Saved data entries
-- Opening Marker --
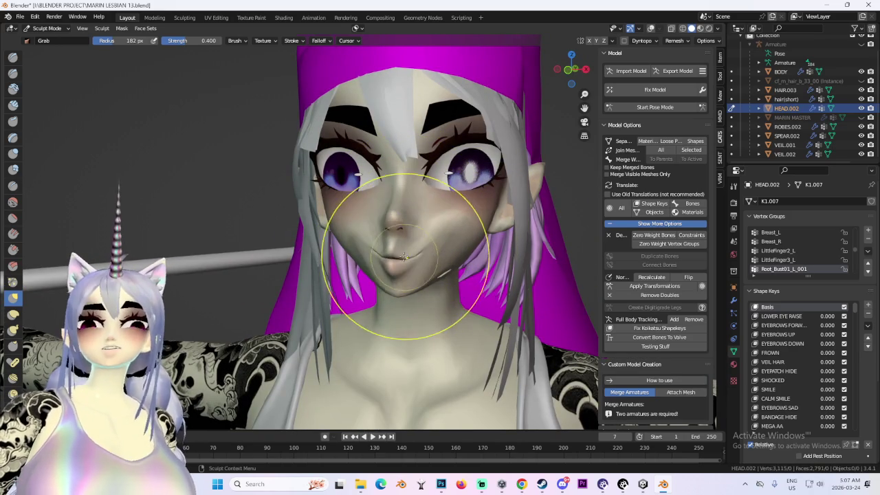
mouse_move(396, 227)
middle_mouse_down()
mouse_move(482, 255)
mouse_move(457, 268)
mouse_move(467, 244)
mouse_move(560, 226)
middle_mouse_up()
scroll(560, 234, "up", 1)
-- Closing Marker --
Lines from the one containing "mouse_move(560, 226)" through the last line of the records, restated word for word: that is the whole response.

mouse_move(560, 226)
middle_mouse_up()
scroll(560, 234, "up", 1)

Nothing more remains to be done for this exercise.